The story line?  Well…there’s always going to be something lacking in an action movie, but I didn’t mind the plot at all.  It even reflected the comic book storyline a  little bit!  (I’ve never read the Iron Man comics since I was an X-Men and Spiderman girl, but I’m familiar with the overall story line).

It was a nice set up for the upcoming Avengers and Thor movies. =)

h1

project 365 – day 58 to 67: my alternate life

12 May 2010

I watch the show Fringe on occassion, and I like their premise of an “alternate universe.”  So in a parallel universe, I like to think there is an alternate me whose life is wholly different from the one that I am living. This alternate me has made the choices I didn’t make, and this alternate me is living a life that I can only dream of.

Sometimes, I look at my life and wonder how the hell I got here.  I have become a person that is very different from what I have imagined my “grown up” self to be.

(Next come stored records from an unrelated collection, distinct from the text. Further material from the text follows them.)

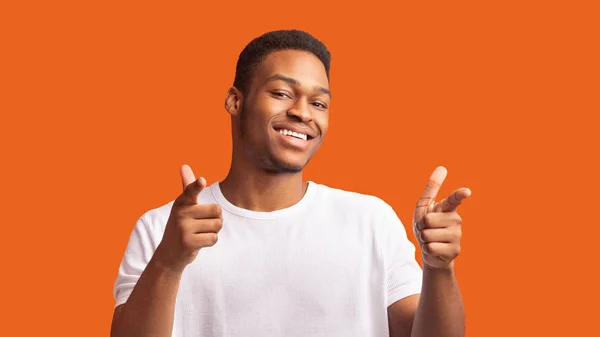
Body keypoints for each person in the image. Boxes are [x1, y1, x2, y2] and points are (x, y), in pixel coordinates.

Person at [110, 29, 471, 337]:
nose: (303, 112)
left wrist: (439, 269)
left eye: (319, 102)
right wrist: (168, 262)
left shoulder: (370, 221)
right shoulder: (162, 229)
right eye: (282, 93)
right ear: (236, 101)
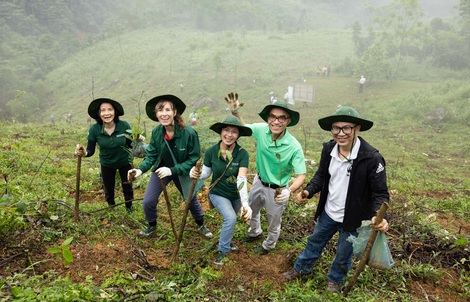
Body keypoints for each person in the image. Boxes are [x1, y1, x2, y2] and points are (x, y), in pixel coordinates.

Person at [281, 106, 390, 293]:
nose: (341, 133)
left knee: (343, 253)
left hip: (354, 218)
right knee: (314, 241)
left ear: (357, 129)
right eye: (336, 128)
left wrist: (378, 216)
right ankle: (301, 269)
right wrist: (308, 192)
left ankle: (335, 280)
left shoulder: (371, 158)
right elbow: (321, 175)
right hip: (329, 212)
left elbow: (380, 193)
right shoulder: (329, 150)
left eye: (346, 128)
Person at [226, 92, 306, 255]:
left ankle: (269, 244)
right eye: (272, 116)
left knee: (273, 219)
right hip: (259, 181)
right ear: (268, 118)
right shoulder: (261, 130)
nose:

For instance, I’ve never dreamed of becoming a lawyer.  Since I was about 4 years old, all I’ve wanted to be was a writer.  I’ve pretty much held on this dream until I got to college.  College was an eye-opener and completely changed me.  So I like to think that if I was more steadfast and confident in myself, I’d be working as a journalist and would have already been shopping my manuscript around by now.  Either that or I’d be working in a publishing house and editing books.  I’d be travelling a lot, and have more free time to explore creative outlets.  I also probably wouldn’t be married yet.

In my alternate life, I’d probably be living a bi-coastal lifestyle and fly back and forth Los Angeles and New York.  Heck, maybe I would have moved back to L.A. and be in a post-punk band!  Maybe my band would already be touring….

As I sit here in my cubicle, I think of the old me.  I lead such a conservative life now.  I’m a working mother, married for almost 10 years; I work in a conservative, traditional field; all the drama I have is wondering whether or not we picked the right contractor to fix our house and what kind of tile I want for the kitchen.

Man, I feel like such a grown-up.  An ordinary grown-up.

I do appreciate my life and I love what I have and I would certainly be devasted if I were to lose any part of it right now.

It’s just that sometimes, I wonder how different my life would be had I made a different choice back then.  Or rather, if I actually stuck to my guns, thrown caution to the wind, and just stuck to my dreams.

I wish there really was a Hot Tub Time Machine I can hop into.  Or a DeLorean.  Just to see.

h1

project 365 – day 52 to day 57: rambling on…

2 May 2010

I took an entire week off from work.  Part of me was very guilty about that since I have a lot of work to do and my co-workers definitely had to help out.  Part of me knew it couldn’t be helped anyway.  I actually had a major trial that was supposed to go, but since I wasn’t there, it was handled for me.

I was thinking of going back to work last Friday, but decided what-the-hey, what is one more day?  That extra day definitely felt quite decadent and also selfish.  When you are not at work, it feels like one day blends into the other and you have no idea what date/day it is.

So tomorrow is my first day back.  I’m sure I’ll feel like I was never gone.

It’s back to the daily grind.  I will have exactly 12 days before my next trial.  I also have to play catch up with last week’s work that I missed.

But you know, that’s life.  I also feel guilty about worrying about work when it really should be the farthest thing from my mind.  I am still sad.  I’m sure the hubs is still sad, but he doesn’t really show it.   Grief is expressed in many different ways.

For me, all I did this week was eat and think about all the small stuff (i.e., worrying about work, worrying about packing up our house, etc) so that I am pre-occupied.

I also spent an absurd amount of money.  I hired a personal trainer despite my “no-using-my-credit-card” rule.  What can I say, I want to be healthy.  I want to live life.